When I moved in they sent me a letter reminding me of the need to take out a TV licence. I wrote back telling them I did not have a TV. For my pains I received another couple of standard letters telling me I needed a TV licence, and that inspectors might call unannounced to check up on me. I wrote back again complaining of the harassment. They replied saying they were sending me another standard letter, that inspectors would be calling unannounced, and they were sorry I was cross about it. They said they would be writing to me in a similar vein at least annually.

It is typical of this government and its state broadcasting corporation that the only thing they care about is extracting more money from the public, and they cannot believe that anyone could possibly live without their TV output. They clearly regard anyone who says they do not have a TV as a liar, and spend large sums on writing them endless letters and sending out inspectors. Their inspectors will, of course, be wasting their time in my case, as I am most unlikely to be in any time they call, unless I am to experience the knock at the door at 2 am, to confirm that I am living in a version of the Soviet Union circa 1960.

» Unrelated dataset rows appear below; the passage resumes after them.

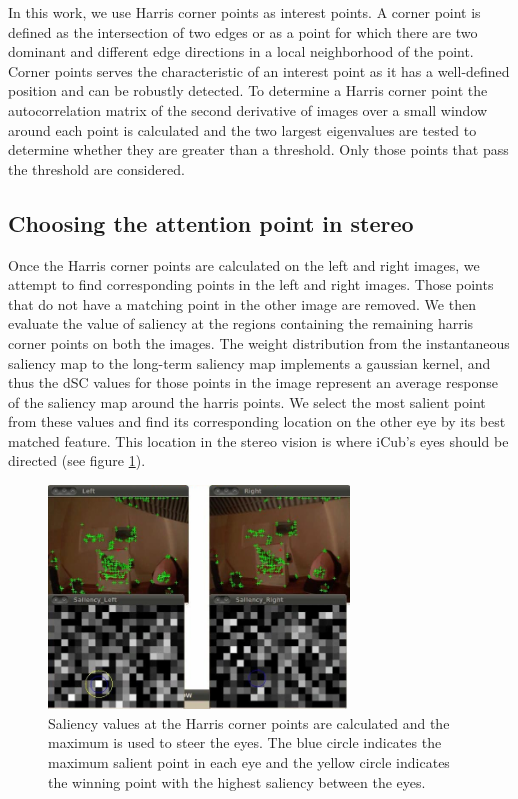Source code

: \documentclass[conference]{IEEEtran}
\begin{document}
In this work, we use Harris corner points as interest points. A corner
point is defined as the intersection of two edges or as a point for
which there are two dominant and different edge directions in a local
neighborhood of the point. Corner points serves the characteristic of
an interest point as it has a well-defined position and can be
robustly detected. To determine a Harris corner point the
autocorrelation matrix of the second derivative of images over a small
window around each point is calculated and the two largest eigenvalues
are tested to determine whether they are greater than a
threshold. Only those points that pass the threshold are considered.

\subsection{Choosing the attention point in stereo}
Once the Harris corner points are calculated on the left and right
images, we attempt to find corresponding points in the left and right
images. Those points that do not have a matching point in the other
image are removed. We then evaluate the value of saliency at the
regions containing the remaining harris corner points on both the
images. The weight distribution from the instantaneous saliency map to
the long-term saliency map implements a gaussian kernel, and thus the
dSC values for those points in the image represent an average response
of the saliency map around the harris points. We select the most
salient point from these values and find its corresponding location on
the other eye by its best matched feature. This location in the stereo
vision is where iCub's eyes should be directed (see figure
\ref{fig:saliency_harris}).

\begin{figure} [!tbp]
\centering
\includegraphics[width=8.0cm]{saliency_harris.jpg}
\caption{Saliency values at the Harris corner points are calculated
  and the maximum is used to steer the eyes. The blue circle indicates
  the maximum salient point in each eye and the yellow circle
  indicates the winning point with the highest saliency between the
  eyes.}
\label{fig:saliency_harris}
\end{figure}
\end{document}
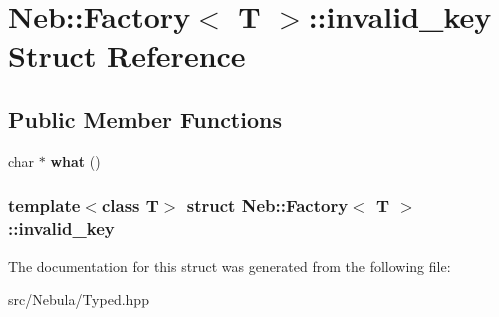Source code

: \hypertarget{structNeb_1_1Factory_1_1invalid__key}{\section{\-Neb\-:\-:\-Factory$<$ \-T $>$\-:\-:invalid\-\_\-key \-Struct \-Reference}
\label{structNeb_1_1Factory_1_1invalid__key}
}
\subsection*{\-Public \-Member \-Functions}
\begin{DoxyCompactItemize}
\item 
\hypertarget{structNeb_1_1Factory_1_1invalid__key_ab9ef7384f621f8693b5185b4e846cbcd}{char $\ast$ {\bfseries what} ()}\label{structNeb_1_1Factory_1_1invalid__key_ab9ef7384f621f8693b5185b4e846cbcd}

\end{DoxyCompactItemize}
\subsubsection*{template$<$class T$>$ struct Neb\-::\-Factory$<$ T $>$\-::invalid\-\_\-key}



\-The documentation for this struct was generated from the following file\-:\begin{DoxyCompactItemize}
\item 
src/\-Nebula/\-Typed.\-hpp\end{DoxyCompactItemize}
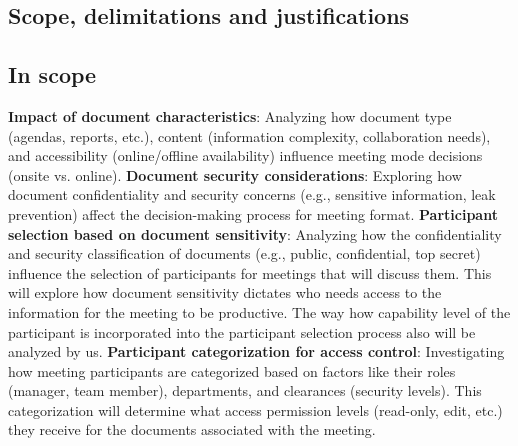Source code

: \begin{spacing}{1.0}
    \section{Scope, delimitations and justifications}

    \subsection{In scope}
    \textbf{Impact of document characteristics}: Analyzing how document type (agendas, reports, etc.),   content (information complexity, collaboration needs), and accessibility (online/offline availability) influence meeting mode decisions (onsite vs. online).
    \newline\newline \textbf{Document security considerations}: Exploring how document confidentiality and security concerns (e.g., sensitive information, leak prevention) affect the decision-making process for meeting format.
    \newline\newline \textbf{Participant selection based on document sensitivity}: Analyzing how the confidentiality and security classification of documents (e.g., public, confidential, top secret) influence the selection of participants for meetings that will discuss them. This will explore how document sensitivity dictates who needs access to the information for the meeting to be productive. The way how capability level of the participant is incorporated into the participant selection process also will be analyzed by us.
    \newline\newline \textbf{Participant categorization for access control}: Investigating how meeting participants are categorized based on factors like their roles (manager, team member), departments, and clearances (security levels). This categorization will determine what access permission levels (read-only, edit, etc.) they receive for the documents associated with the meeting.


\end{spacing}
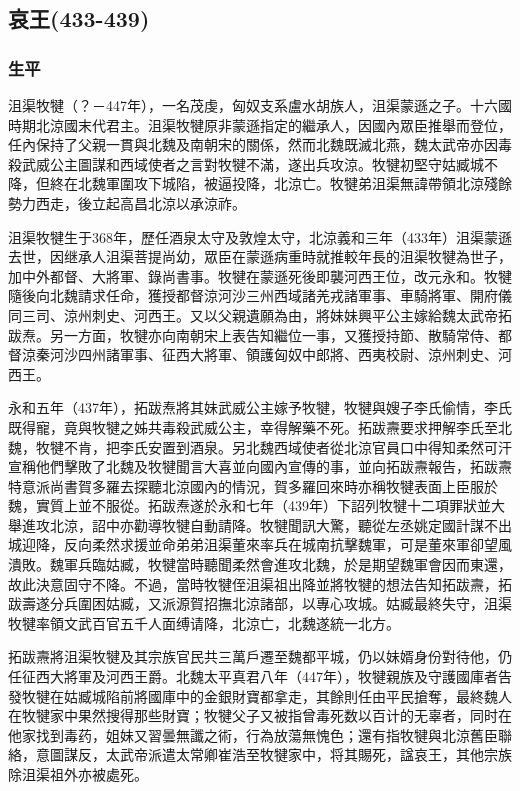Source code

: 
\subsection{哀王\tiny(433-439)}

\subsubsection{生平}

沮渠牧犍（？－447年），一名茂虔，匈奴支系盧水胡族人，沮渠蒙遜之子。十六國時期北涼國末代君主。沮渠牧犍原非蒙遜指定的繼承人，因國內眾臣推舉而登位，任內保持了父親一貫與北魏及南朝宋的關係，然而北魏既滅北燕，魏太武帝亦因毒殺武威公主圖謀和西域使者之言對牧犍不滿，遂出兵攻涼。牧犍初堅守姑臧城不降，但終在北魏軍圍攻下城陷，被逼投降，北涼亡。牧犍弟沮渠無諱帶領北涼殘餘勢力西走，後立起高昌北涼以承涼祚。

沮渠牧犍生于368年，歷任酒泉太守及敦煌太守，北涼義和三年（433年）沮渠蒙遜去世，因继承人沮渠菩提尚幼，眾臣在蒙遜病重時就推較年長的沮渠牧犍為世子，加中外都督、大將軍、錄尚書事。牧犍在蒙遜死後即襲河西王位，改元永和。牧犍隨後向北魏請求任命，獲授都督涼河沙三州西域諸羌戎諸軍事、車騎將軍、開府儀同三司、涼州刺史、河西王。又以父親遺願為由，將妹妹興平公主嫁給魏太武帝拓跋焘。另一方面，牧犍亦向南朝宋上表告知繼位一事，又獲授持節、散騎常侍、都督涼秦河沙四州諸軍事、征西大將軍、領護匈奴中郎將、西夷校尉、涼州刺史、河西王。

永和五年（437年），拓跋焘將其妹武威公主嫁予牧犍，牧犍與嫂子李氏偷情，李氏既得寵，竟與牧犍之姊共毒殺武威公主，幸得解藥不死。拓跋燾要求押解李氏至北魏，牧犍不肯，把李氏安置到酒泉。另北魏西域使者從北涼官員口中得知柔然可汗宣稱他們擊敗了北魏及牧犍聞言大喜並向國內宣傳的事，並向拓跋燾報告，拓跋燾特意派尚書賀多羅去探聽北涼國內的情況，賀多羅回來時亦稱牧犍表面上臣服於魏，實質上並不服從。拓跋焘遂於永和七年（439年）下詔列牧犍十二項罪狀並大舉進攻北涼，詔中亦勸導牧犍自動請降。牧犍聞訊大驚，聽從左丞姚定國計謀不出城迎降，反向柔然求援並命弟弟沮渠董來率兵在城南抗擊魏軍，可是董來軍卻望風潰敗。魏軍兵臨姑臧，牧犍當時聽聞柔然會進攻北魏，於是期望魏軍會因而東還，故此決意固守不降。不過，當時牧犍侄沮渠祖出降並將牧犍的想法告知拓跋燾，拓跋壽遂分兵圍困姑臧，又派源賀招撫北涼諸部，以專心攻城。姑臧最終失守，沮渠牧犍率領文武百官五千人面缚请降，北涼亡，北魏遂統一北方。

拓跋燾將沮渠牧犍及其宗族官民共三萬戶遷至魏都平城，仍以妹婿身份對待他，仍任征西大將軍及河西王爵。北魏太平真君八年（447年），牧犍親族及守護國庫者告發牧犍在姑臧城陷前將國庫中的金銀財寶都拿走，其餘則任由平民搶奪，最終魏人在牧犍家中果然搜得那些財寶；牧犍父子又被指曾毒死数以百计的无辜者，同时在他家找到毒药，姐妹又習曇無讖之術，行為放蕩無愧色；還有指牧犍與北涼舊臣聯絡，意圖謀反，太武帝派遣太常卿崔浩至牧犍家中，将其賜死，諡哀王，其他宗族除沮渠祖外亦被處死。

We see the daily incompetence and waste of most branches of government, where letters go unanswered for months, where people have long waits to get on a waiting list for a hospital appointment, where many parents and pupils cannot get into the school of their choice, and where the roads are constantly disrupted by the authorities who are meant to look after them. It is galling to discover that the only thing they are persistent about is taking money off us. Life in a democracy requires civil exchanges between the government and the governed, and a framework of trust. Governments should assume honest conduct by citizens unless there is evidence to suppose otherwise, and should have a framework of sensible laws and requirements that most people most of the time respect and wish to follow. As soon as government becomes heavy handed and imposes too many laws – and too many laws that do not seem reasonable to the governed – there is more chance that more people will deliberately or inadvertently break them, and more likelihood that government will then intensify its snooping and heavy handed enforcement. Such a progress makes public life coarser, and creates a growing gap between government and governed. The UK now is suffering from rapacious government, seeking ever larger sums of revenue to feed the bureaucratic monster. It will in turn create an angrier electorate, resentful of how the money is spent and cross about the bullying techniques used to extract it.

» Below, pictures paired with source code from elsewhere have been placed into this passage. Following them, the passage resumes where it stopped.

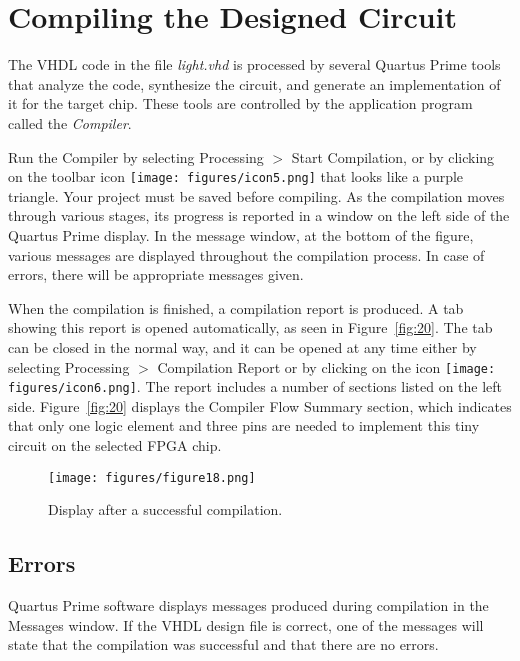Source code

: \section{Compiling the Designed Circuit}


The VHDL code in the file {\it light.vhd} is processed by several 
Quartus Prime tools that analyze the code, synthesize the circuit,
and generate an implementation of it for the target chip. 
These tools are controlled by the application program called the {\it Compiler}.

Run the Compiler by selecting {\sf Processing $>$ Start Compilation}, or by 
clicking on the toolbar icon \texttt{[image: figures/icon5.png]} that looks
like a purple triangle. Your project must be saved before compiling.
As the compilation moves through various stages, its progress is reported
in a window on the left side of the Quartus Prime display.
In the message window, at the bottom of the figure, various messages are displayed
throughout the compilation process.
In case of errors, there will be appropriate messages given.

When the compilation is finished, a compilation report is produced.
A tab showing this report is opened automatically, as seen in Figure~\ref{fig:20}.
The tab can be closed in the normal way, and it can be opened at any time
either by selecting {\sf Processing $>$ Compilation Report} or by clicking on 
the icon \texttt{[image: figures/icon6.png]}.
The report includes a number of sections listed on the left side.
Figure~\ref{fig:20} displays the Compiler Flow Summary section, which
indicates that only one logic element and three pins are needed to implement this 
tiny circuit on the selected FPGA chip.

\begin{figure}[H]
   \begin{center}
      \texttt{[image: figures/figure18.png]}
   \caption{Display after a successful compilation.} 
	 \label{fig:18}
	 \end{center}
\end{figure}

\subsection{Errors}

Quartus Prime software displays messages produced during compilation in the Messages window.
If the VHDL design file is correct, one of the messages will
state that the compilation was successful and that there are no
errors.

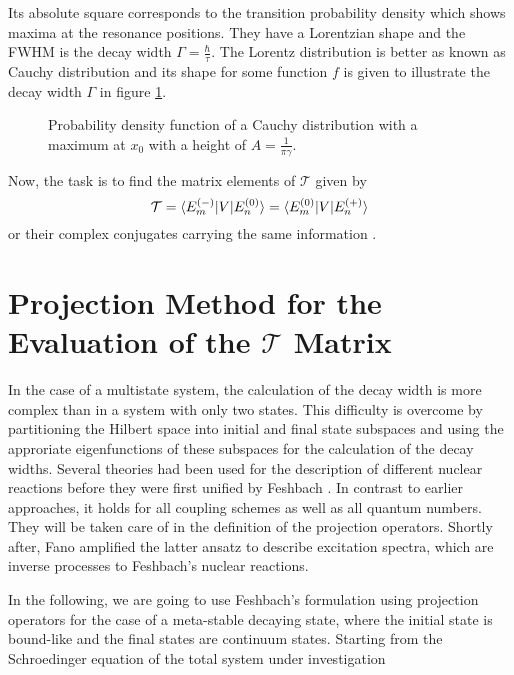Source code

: Its absolute square corresponds to the transition probability density
which shows maxima at the resonance positions. They have a Lorentzian shape
and the \ac{FWHM} is the decay width $\Gamma=\frac{\hbar}{\tau}$. The Lorentz
distribution is better as known as Cauchy distribution and its shape for some
function $f$ is given to illustrate the decay width $\Gamma$ in figure
\ref{figure:general_resonance}.


\begin{figure}[h]
  \centering
  
  \caption{Probability density function of a Cauchy distribution with a
           maximum at $x_0$ with a height of $A=\frac{1}{\pi\gamma}$.}
  \label{figure:general_resonance}
\end{figure}

Now, the task is to find the matrix elements of $\mathcal{T}$ given by
\begin{equation}
 \mathcal{T} = \braket{E_m^{(-)}| V | E_n^{(0)}} = \braket{E_m^{(0)}| V |E_n^{(+)}}
\end{equation}
or their complex conjugates carrying the same information \cite{Feshbach_book}.



\section{Projection Method for the Evaluation of the $\mathcal{T}$ Matrix}

In the case of a multistate system, the calculation of the decay width is more
complex than in a system with only two states.
This difficulty is overcome by partitioning the Hilbert space into initial and final
state subspaces and using the approriate eigenfunctions of these subspaces for the
calculation of the decay widths. 
Several theories had been used for the description of different nuclear reactions
before they were first unified by Feshbach \cite{Feshbach58,Feshbach62,Feshbach_book}.
In contrast to earlier approaches, it holds for all coupling schemes as well as
all quantum numbers. They will be taken care of in the definition of the
projection operators.
Shortly after,
Fano amplified the latter ansatz to describe excitation spectra, which
are inverse processes to Feshbach's nuclear reactions.\cite{Fano61}


In the following, we are going to use Feshbach's formulation using projection
operators for the case of a meta-stable decaying state, where the initial state
is bound-like and the final states are continuum states.
Starting from the Schroedinger equation of the total system under investigation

The TV licensing website - with comments in 16 languages - tells us they spent over £130 million last year on collecting the revenue and enforcing the charge. They also claim that around 5% of the public with TVs do not bother to buy a licence. It is difficult to know how they work out such a figure, yet still fail to collect the money from them. In this multi media digital age the licence fee is looking increasingly out of date and expensive to collect. It is time for rethink.